The following monologue was part of a show I did about AIDS in 1986. The show, "Miss Alice and other heroes," won an award and much critical acclaim. Since this Thursday, December 1 is World AIDS Day, I thought I'd offer it as a reminder of how it was 25 years ago.
Tony
by Tommi Avicolli Mecca
c 1986
Have you ever felt so helpless you couldn’t even cry? You wanted to scream, but you knew that if you really let you go, you’d never stop screaming.
I have this chair in my room, My housemates know that when I’m sitting here, don’t bother me. I’m been sitting in this chair a lot lately.
I went to see Tony today. He didn’t recognize me at first. Hell, I don’t think he recognized me at all.
The nurses are getting better. They’re still leaving his food out of reach, but at least it’s in his room. I came to see him the other day and there was his tray lying outside his door.
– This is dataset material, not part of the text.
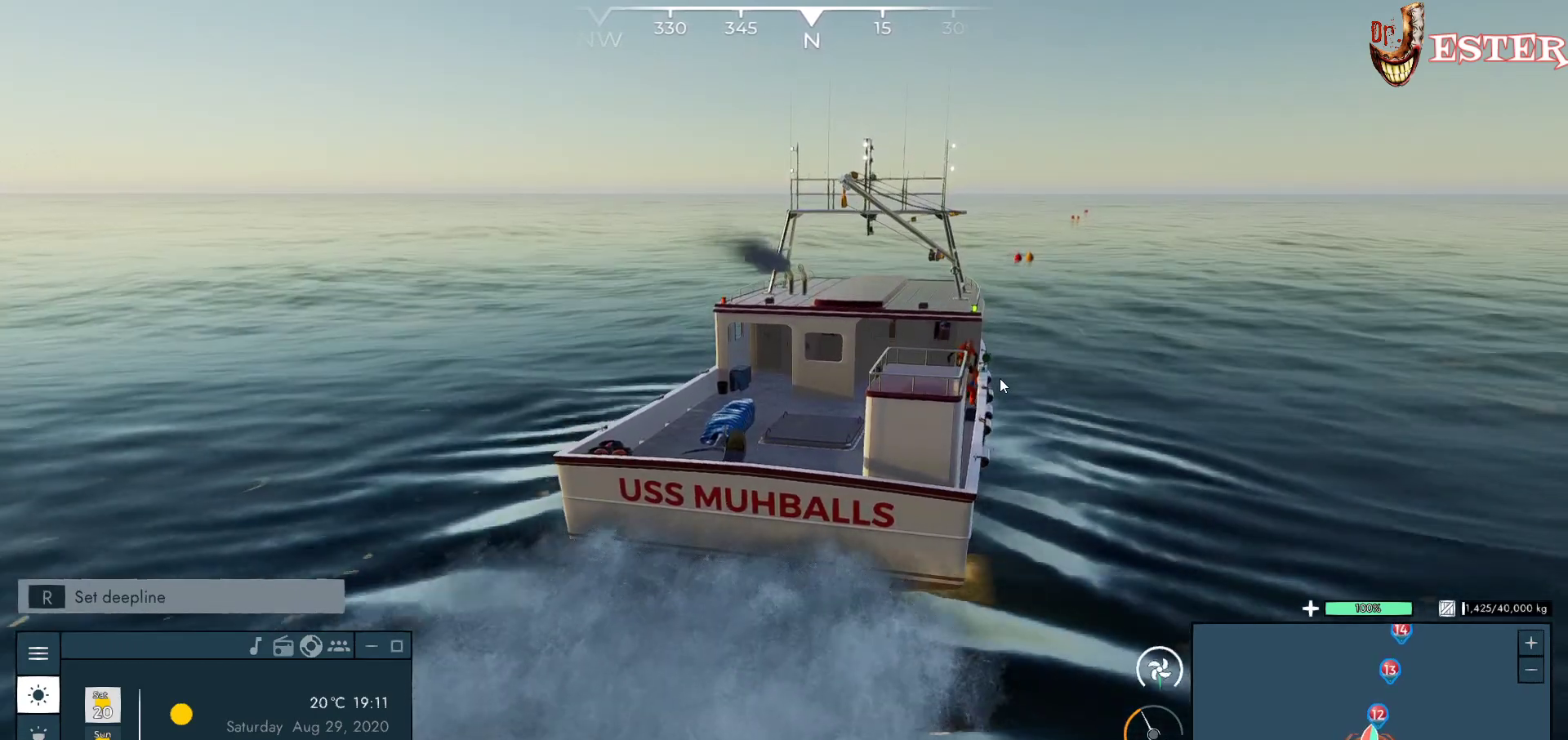
{"keys": ["a"], "mouse": [], "events": [[333, "a", "down"]]}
I marched right over to that nurse’s station and I said, “What the hell’s that food tray doing outside his room?”
The nurses were afraid to go into his room.
His family’s no better. Tony called his brother, the reverend whatever-his-name-is, and asked him to talk to their mother about visiting him. The good reverend said, “We talked it over, and we don’t think it’s appropriate for the family to go there.”
I don’t get it. I thought I did. I’ve sat here so many nights and I’ve said to myself, “Shit, they’re just ignorant bastards, write them off.”
But I can’t. Tony can’t. Oh, he jokes about it all the time. He calls himself “the leper,” but it takes its toll. Sometimes when I hold him, I know he’s not trembling from the fever.
We grew up together, Tony and me. He knew I was queer before I did. Hell, I knew what he was the first time I laid eyes on that little queen. We double dated for the senior prom, it was the only way we got through that ordeal. After graduation, he went off to college in Boston. I stayed here in Philly.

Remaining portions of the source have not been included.